As followers can well imagine, my own response to George Calderon: A Sketch from Memory is a tad complex. It has also changed over the last thirty or so years. I don’t want to discuss it now, as the focus of this post is the hybrid genre ‘literary portrait’ and its resemblance to modern biographical hybrids, e.g. John Aubrey. But I will just touch on two factors. As Mr John Pym, Percy’s great-nephew, has said to me, ‘Percy wrote his book for Kittie’, and that is why he made it include Archie Ripley and the life of Golden Square (with a wonderful portrait of Kittie’s mother) before George Calderon’s appearance there. It is also perhaps relevant that Percy Lubbock was gay and his uncle Archie Ripley bisexual before his marriage. His portrait of Ripley feels much more empathetic and profound than his portrait of George, who was markedly heterosexual. At the end of the day, I am afraid, I feel that Lubbock’s Calderon is only an ‘impression’, to use Caine’s word, made by George at different times upon a much younger man who shared few of George’s interests and did not penetrate far into them. One can understand why after reading Percy’s portrait a reviewer could describe George as ‘a strange, brilliant creature who wrote plays, studied languages, threw himself into industrial disputes, travelled, plied a delicate pencil — did a number of vivid things brilliantly’ (‘and that’s all we know about him’).

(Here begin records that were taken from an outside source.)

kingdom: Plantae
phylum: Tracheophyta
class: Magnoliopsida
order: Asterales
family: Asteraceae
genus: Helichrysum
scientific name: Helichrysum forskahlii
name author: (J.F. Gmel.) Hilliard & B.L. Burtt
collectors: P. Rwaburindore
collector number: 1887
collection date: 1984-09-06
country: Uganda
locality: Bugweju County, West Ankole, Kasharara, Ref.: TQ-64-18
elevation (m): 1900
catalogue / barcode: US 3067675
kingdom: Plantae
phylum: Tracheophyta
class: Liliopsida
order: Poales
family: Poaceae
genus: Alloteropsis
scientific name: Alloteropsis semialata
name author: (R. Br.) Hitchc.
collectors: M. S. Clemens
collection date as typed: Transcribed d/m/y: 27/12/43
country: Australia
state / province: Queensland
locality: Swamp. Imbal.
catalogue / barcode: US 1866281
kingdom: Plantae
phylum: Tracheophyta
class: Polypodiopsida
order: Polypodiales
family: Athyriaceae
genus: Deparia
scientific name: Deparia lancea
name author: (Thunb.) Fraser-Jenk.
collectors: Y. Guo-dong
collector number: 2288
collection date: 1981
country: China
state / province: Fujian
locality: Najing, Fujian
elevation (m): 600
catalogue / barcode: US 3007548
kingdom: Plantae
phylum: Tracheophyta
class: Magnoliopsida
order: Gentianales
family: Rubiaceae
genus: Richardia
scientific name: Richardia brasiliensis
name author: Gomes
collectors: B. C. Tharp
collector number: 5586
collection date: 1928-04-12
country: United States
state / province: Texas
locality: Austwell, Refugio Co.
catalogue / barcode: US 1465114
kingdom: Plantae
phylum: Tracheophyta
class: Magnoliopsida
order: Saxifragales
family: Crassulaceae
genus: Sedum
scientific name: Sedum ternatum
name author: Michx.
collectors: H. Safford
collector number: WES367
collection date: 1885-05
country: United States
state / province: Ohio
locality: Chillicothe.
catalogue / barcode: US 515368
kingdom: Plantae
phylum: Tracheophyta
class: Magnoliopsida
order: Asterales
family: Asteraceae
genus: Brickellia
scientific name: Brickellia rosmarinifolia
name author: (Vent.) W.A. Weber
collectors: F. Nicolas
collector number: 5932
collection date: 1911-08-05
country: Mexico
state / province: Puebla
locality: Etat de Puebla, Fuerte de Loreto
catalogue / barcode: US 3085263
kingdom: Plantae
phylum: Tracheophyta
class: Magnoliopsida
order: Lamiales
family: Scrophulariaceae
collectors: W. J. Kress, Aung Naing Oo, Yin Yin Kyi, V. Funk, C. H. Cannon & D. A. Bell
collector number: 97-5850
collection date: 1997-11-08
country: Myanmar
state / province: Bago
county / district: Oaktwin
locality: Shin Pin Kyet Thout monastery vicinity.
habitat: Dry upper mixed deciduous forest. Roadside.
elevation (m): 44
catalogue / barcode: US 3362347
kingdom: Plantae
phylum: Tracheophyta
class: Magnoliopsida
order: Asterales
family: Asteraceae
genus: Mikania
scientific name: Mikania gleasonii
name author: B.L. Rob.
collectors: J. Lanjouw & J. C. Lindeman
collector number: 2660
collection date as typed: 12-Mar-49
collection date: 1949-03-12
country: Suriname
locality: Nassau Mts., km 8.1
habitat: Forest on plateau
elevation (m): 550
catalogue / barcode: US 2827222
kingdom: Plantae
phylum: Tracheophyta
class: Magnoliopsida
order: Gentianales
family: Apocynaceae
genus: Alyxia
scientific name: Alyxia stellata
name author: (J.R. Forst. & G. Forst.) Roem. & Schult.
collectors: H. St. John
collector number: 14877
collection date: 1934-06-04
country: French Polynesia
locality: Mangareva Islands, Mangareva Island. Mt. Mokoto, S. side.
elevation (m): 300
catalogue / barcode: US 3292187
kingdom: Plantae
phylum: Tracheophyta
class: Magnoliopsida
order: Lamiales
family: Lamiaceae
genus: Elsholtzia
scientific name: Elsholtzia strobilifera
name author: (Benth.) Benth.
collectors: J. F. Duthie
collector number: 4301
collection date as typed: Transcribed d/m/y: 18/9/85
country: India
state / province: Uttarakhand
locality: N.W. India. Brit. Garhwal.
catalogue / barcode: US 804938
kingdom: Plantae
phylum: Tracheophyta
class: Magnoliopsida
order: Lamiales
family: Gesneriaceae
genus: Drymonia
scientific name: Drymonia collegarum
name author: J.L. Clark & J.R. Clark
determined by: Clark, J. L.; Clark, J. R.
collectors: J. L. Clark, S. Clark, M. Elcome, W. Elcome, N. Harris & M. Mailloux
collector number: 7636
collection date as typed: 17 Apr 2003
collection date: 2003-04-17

Unless it is written by a contemporary who personally knew his subject, I don’t think the literary portrait can satisfy us today as biography. Its highly selective and often unchronological biographical content is limited. William Caine, surely, described what we, as opposed to George’s friends left behind him, need: ‘a detailed account of George’s doings and an elaborate analysis of his various works.’ By attempting that as empirically, objectively, empathetically and  critically as we can, we still display ‘character’ over time for those who want it. I think we are wedded to the idea that a life is extension and not stasis; it inexorably moves forward through Time even if we don’t know everything about every segment of it. The scientific age demands, in the first instance, the best facts available.

Nevertheless, where would I be without the salient biographical pointers that Percy Lubbock provided me with originally? And there is always enormous interest for the later biographer in how his subject looked to his ‘friends’. If we write literary portraits at all now, they should use biographical facts but never pretend to be biographies.